**Exercise objective:**
Scan the records below for the line with "APRIL 19, 2026" and the line with "afscheidsgroet van een". Repeat those two lines and every line between them exactly, and nothing else.

**Page-level text extractions:**
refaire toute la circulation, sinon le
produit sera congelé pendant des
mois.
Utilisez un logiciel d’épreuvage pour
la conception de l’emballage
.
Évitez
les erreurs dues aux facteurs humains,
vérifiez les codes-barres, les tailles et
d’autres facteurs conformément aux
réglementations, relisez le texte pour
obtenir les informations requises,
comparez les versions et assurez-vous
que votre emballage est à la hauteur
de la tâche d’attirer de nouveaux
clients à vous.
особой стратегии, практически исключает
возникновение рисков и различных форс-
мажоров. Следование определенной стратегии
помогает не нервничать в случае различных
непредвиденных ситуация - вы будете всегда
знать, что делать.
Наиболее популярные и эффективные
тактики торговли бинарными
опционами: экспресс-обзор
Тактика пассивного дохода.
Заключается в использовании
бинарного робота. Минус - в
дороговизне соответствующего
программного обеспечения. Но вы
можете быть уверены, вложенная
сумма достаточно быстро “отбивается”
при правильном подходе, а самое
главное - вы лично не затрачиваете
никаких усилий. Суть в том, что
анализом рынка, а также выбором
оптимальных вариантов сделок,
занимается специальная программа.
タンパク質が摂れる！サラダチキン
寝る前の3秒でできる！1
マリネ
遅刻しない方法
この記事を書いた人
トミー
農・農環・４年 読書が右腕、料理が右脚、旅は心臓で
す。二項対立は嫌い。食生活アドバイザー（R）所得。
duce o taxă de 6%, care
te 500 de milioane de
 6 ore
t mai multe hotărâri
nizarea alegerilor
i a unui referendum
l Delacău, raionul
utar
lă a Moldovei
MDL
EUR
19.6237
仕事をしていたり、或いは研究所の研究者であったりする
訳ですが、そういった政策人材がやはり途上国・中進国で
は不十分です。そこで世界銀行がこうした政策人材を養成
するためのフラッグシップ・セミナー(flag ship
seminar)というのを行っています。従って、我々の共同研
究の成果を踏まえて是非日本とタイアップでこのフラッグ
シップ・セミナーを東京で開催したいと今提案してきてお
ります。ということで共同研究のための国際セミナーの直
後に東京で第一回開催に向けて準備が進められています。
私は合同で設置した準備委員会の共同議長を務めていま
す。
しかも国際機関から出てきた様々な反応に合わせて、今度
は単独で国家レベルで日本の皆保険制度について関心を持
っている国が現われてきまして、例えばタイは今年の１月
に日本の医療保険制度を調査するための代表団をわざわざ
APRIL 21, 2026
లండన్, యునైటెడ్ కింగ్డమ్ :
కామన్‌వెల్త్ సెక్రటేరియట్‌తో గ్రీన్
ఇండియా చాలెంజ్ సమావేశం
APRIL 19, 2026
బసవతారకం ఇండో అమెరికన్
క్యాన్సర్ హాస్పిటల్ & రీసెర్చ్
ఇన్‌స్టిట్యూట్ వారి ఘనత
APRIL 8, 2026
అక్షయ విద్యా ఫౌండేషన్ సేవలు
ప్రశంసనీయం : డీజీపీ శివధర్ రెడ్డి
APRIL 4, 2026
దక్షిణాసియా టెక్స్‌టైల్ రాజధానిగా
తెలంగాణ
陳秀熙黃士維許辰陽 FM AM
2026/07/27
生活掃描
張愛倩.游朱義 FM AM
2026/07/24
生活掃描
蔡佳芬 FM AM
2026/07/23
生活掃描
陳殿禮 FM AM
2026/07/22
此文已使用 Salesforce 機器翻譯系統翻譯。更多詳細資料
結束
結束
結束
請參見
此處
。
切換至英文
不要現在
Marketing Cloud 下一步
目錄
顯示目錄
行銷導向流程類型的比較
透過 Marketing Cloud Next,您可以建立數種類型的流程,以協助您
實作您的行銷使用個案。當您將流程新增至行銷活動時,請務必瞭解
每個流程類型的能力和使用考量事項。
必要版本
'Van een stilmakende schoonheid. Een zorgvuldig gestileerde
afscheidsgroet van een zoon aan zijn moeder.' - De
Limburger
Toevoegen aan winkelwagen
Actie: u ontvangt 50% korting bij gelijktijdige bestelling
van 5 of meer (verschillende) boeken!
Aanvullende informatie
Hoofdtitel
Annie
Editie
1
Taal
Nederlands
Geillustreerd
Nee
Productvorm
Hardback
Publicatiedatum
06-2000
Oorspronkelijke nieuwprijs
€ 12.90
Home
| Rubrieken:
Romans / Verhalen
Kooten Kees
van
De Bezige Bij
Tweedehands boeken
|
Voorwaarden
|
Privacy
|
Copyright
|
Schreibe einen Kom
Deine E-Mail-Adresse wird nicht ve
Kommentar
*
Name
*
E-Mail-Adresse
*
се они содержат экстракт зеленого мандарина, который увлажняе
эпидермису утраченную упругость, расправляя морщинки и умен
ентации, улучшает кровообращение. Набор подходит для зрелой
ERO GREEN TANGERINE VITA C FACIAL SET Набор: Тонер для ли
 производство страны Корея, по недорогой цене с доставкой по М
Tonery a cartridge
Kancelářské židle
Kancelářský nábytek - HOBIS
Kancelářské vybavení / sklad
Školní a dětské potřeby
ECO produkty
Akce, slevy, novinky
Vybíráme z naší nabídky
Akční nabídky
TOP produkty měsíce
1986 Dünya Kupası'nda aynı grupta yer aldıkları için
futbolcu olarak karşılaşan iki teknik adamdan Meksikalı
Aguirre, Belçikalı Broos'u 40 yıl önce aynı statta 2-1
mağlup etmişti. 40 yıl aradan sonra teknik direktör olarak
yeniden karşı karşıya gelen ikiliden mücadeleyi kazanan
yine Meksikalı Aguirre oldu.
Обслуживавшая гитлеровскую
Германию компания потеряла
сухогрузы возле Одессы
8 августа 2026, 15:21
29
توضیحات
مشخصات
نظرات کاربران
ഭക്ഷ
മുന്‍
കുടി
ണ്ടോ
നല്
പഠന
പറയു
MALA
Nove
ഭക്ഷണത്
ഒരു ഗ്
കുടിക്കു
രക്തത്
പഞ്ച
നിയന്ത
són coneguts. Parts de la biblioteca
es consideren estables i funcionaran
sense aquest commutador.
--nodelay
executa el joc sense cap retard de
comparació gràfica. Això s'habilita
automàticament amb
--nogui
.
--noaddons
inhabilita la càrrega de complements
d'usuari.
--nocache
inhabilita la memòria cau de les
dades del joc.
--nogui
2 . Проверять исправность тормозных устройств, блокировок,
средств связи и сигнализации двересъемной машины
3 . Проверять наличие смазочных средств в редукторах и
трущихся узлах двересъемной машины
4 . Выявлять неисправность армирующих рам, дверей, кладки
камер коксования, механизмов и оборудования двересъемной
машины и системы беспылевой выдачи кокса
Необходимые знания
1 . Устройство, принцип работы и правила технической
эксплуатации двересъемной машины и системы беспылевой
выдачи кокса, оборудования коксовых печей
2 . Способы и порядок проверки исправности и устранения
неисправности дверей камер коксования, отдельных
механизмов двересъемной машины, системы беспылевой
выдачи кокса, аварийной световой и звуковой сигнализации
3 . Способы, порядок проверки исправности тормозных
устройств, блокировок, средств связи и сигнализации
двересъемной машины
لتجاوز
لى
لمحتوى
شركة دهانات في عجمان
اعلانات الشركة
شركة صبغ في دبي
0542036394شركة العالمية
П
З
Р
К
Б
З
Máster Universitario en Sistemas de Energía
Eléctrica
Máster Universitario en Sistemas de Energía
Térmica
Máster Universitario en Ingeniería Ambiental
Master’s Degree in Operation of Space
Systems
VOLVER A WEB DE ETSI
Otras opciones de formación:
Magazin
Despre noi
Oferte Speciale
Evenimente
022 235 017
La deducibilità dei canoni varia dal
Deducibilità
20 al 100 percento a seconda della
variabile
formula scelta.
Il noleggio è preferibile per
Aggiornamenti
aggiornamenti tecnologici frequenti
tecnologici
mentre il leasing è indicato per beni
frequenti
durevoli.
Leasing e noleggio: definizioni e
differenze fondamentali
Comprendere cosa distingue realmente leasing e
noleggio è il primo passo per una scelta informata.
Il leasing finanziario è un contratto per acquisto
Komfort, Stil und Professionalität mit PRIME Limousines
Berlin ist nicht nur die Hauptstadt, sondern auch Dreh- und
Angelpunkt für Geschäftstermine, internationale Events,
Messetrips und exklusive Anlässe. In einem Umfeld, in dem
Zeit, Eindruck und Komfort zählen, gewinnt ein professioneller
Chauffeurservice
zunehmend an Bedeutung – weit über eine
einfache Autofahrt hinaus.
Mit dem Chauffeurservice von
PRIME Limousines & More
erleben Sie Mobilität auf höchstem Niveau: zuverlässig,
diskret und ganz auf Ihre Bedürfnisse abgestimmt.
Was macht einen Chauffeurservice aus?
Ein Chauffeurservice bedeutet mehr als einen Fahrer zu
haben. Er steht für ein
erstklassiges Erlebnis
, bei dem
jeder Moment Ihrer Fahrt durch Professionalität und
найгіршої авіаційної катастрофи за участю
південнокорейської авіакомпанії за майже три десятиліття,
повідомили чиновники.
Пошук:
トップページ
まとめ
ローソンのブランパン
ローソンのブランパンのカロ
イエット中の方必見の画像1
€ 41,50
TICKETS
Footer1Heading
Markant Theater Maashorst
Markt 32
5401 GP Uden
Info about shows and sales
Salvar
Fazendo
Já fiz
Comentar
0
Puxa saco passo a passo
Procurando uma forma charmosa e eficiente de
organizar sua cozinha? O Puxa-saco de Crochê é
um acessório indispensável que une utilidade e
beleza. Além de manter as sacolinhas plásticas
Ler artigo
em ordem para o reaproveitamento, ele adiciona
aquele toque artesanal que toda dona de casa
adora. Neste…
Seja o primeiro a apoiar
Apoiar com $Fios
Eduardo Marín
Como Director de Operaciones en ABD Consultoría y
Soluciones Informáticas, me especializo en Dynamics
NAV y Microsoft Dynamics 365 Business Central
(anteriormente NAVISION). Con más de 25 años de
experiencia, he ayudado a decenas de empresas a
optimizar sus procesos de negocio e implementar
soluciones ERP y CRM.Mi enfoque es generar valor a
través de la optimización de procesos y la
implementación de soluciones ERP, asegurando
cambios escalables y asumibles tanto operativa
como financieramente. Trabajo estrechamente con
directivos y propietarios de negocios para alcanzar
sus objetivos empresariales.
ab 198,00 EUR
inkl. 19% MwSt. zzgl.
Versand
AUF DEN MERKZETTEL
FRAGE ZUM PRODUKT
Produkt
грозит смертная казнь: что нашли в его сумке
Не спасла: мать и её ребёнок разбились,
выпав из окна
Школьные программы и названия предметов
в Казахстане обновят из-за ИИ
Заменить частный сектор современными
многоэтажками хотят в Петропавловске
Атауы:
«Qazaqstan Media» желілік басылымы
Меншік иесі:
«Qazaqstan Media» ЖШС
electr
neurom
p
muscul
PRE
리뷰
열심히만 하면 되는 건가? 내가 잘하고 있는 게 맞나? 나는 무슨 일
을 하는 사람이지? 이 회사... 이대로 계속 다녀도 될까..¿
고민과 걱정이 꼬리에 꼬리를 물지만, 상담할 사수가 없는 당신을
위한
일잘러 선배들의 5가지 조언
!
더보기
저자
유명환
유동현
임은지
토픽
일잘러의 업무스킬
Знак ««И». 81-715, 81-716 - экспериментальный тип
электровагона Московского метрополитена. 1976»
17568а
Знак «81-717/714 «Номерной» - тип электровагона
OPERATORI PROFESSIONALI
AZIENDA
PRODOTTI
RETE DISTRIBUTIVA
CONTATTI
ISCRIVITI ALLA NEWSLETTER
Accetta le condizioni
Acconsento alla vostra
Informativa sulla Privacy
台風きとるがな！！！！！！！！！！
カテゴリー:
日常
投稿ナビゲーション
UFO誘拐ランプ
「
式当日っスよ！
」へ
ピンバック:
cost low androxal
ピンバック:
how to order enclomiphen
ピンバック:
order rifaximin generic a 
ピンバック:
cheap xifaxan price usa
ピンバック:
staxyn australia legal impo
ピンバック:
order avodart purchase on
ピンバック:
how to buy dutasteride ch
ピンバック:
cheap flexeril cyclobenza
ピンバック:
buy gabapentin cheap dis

**Response for this exercise:**
APRIL 19, 2026
బసవతారకం ఇండో అమెరికన్
క్యాన్సర్ హాస్పిటల్ & రీసెర్చ్
ఇన్‌స్టిట్యూట్ వారి ఘనత
APRIL 8, 2026
అక్షయ విద్యా ఫౌండేషన్ సేవలు
ప్రశంసనీయం : డీజీపీ శివధర్ రెడ్డి
APRIL 4, 2026
దక్షిణాసియా టెక్స్‌టైల్ రాజధానిగా
తెలంగాణ
陳秀熙黃士維許辰陽 FM AM
2026/07/27
生活掃描
張愛倩.游朱義 FM AM
2026/07/24
生活掃描
蔡佳芬 FM AM
2026/07/23
生活掃描
陳殿禮 FM AM
2026/07/22
此文已使用 Salesforce 機器翻譯系統翻譯。更多詳細資料
結束
結束
結束
請參見
此處
。
切換至英文
不要現在
Marketing Cloud 下一步
目錄
顯示目錄
行銷導向流程類型的比較
透過 Marketing Cloud Next,您可以建立數種類型的流程,以協助您
實作您的行銷使用個案。當您將流程新增至行銷活動時,請務必瞭解
每個流程類型的能力和使用考量事項。
必要版本
'Van een stilmakende schoonheid. Een zorgvuldig gestileerde
afscheidsgroet van een zoon aan zijn moeder.' - De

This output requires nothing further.